I was diagnosed with my first autoimmune disease at 14 and my health steadily went from there, but I recall only too well the many times I felt it necessary to justify my ill health to others and how small and insignificant their judgmental disapproval made me feel. It was no doubt compounded by the fact that I was only a kid and that’s a lot for any young person to process. None the less and despite my precarious health, I was lucky enough to attend University and to
make lifelong friends before my health progressed to the point where I find myself now.
This is what I’m grappling with: as a child with ill health and vague, insufficient diagnoses, I felt judged by those around me, as if I was either faking or somehow dramatizing my symptoms. In direct contrast to this, I find myself as an adult with *so many* diagnoses, some of which are very serious. And rather than feel validated and comforted by that validation, I am experiencing a completely different, yet equally uncomfortable, judgmental disapproval: it stems from a sheer “disbelief” that one could actually have so many autoimmune diseases!
I have learned from others in similar situations to my own, that these disbelieving interactions and experiences can be considered somewhat expected for people with multiple autoimmune syndrome (MAS), which means having three or more autoimmune diseases. We rarities seem to struggle like many who struggle with autoimmune disease for our initial autoimmune conditions to be diagnosed, but just like it is when you’re waiting forever for a bus, several autoimmune diseases seem to arrive (or be diagnosed, I should say) at once.
I am perplexed by the idea that anyone would doubt the veracity of my health based on my unfortunate (and thankfully for others, rare) circumstance of having accumulated so many autoimmune diseases, yet I have seen that exact same doubt and incredulity on the faces of private medical consultants who, unlike my NHS consultants, do not have ready access to my medical records, meaning they too find it rather difficult to believe my medical history, until presented with hard evidence. After all, how can anyone be so unlucky as to develop six autoimmune diseases, not counting a plethora of conditions caused by them?

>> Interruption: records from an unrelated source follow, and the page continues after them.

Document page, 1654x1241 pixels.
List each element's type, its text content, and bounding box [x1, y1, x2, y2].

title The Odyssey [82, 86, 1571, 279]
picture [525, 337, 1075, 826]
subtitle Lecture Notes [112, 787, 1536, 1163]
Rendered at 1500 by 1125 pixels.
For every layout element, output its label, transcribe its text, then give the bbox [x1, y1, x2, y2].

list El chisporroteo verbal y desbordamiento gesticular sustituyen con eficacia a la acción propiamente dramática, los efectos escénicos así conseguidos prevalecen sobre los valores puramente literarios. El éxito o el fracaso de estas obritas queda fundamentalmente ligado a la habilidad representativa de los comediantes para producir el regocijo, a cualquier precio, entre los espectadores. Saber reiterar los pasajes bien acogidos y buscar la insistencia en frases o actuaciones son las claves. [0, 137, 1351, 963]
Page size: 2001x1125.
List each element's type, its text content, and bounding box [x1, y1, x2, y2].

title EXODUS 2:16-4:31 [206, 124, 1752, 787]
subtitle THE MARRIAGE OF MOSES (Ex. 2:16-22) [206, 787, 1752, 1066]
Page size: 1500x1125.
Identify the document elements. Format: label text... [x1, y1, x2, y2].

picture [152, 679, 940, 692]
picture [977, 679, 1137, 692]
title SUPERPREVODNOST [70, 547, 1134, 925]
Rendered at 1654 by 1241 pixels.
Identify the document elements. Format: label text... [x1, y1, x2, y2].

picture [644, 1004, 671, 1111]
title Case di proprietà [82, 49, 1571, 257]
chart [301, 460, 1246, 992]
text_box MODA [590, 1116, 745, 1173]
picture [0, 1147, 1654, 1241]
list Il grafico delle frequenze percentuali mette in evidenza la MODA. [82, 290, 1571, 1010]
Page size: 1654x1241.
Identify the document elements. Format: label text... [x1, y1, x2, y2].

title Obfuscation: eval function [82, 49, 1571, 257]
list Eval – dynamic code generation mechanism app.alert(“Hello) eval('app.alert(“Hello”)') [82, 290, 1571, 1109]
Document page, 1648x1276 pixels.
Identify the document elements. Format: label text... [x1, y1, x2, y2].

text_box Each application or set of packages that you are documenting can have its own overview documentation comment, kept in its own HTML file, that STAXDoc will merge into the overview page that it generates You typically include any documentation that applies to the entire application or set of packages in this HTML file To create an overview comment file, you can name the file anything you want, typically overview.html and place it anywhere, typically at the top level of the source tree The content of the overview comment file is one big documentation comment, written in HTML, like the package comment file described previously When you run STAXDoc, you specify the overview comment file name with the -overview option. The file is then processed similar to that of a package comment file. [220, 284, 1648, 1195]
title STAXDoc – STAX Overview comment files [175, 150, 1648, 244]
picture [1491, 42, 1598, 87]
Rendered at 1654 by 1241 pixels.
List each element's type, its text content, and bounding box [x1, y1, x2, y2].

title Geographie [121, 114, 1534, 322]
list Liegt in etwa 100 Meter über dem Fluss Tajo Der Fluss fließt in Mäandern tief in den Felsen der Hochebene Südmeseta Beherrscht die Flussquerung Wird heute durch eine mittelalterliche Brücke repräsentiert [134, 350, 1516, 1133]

I suppose it’s reasonable to consider that if it’s hard for a medical professional to wrap their head around the truth, it’s not surprising that Joe Blogg struggles. For me though, it’s especially painful when Joe Blogg’s happens to be someone I care about. Often, I find that people tend not to ask much about what’s going on in my life, and this is not because they are rude but rather, they are so uncomfortable about my health that it’s simply easier for them to tell you what is happening in their life instead. I don’t know if this transcends directly from a general sense of disbelief over my multiple autoimmune syndrome status, an inability to keep track of what is wrong with me, or perhaps, it’s something as rudimentary as the age-old uncomfortable notion that you’re ill and they’re fervently hoping you don’t go off on a pity-party in their company because God only knows how awkward that would be.
Regardless of the reason, the general disbelief that accompanies having so many diagnoses is actually in its own way invalidating and emotionally draining. Not quite on the scale of being in no-man’s land as a child who felt terribly alone and disbelieved despite being so unwell but certainly, it’s a bitter pill to swallow when you wished harder than anything else in the world that everyone would know why you were doing so poorly, only to realize that even when they do know, it attracts its own sense of disbelief, just a different form of it.
The reasons why I am unwell are glaringly obvious now, both to those around me and the medical community, but it turns out you really should be careful what you wish for because the grass isn’t greener on the other side, and diagnosis doesn’t always lead to validation and understanding after all.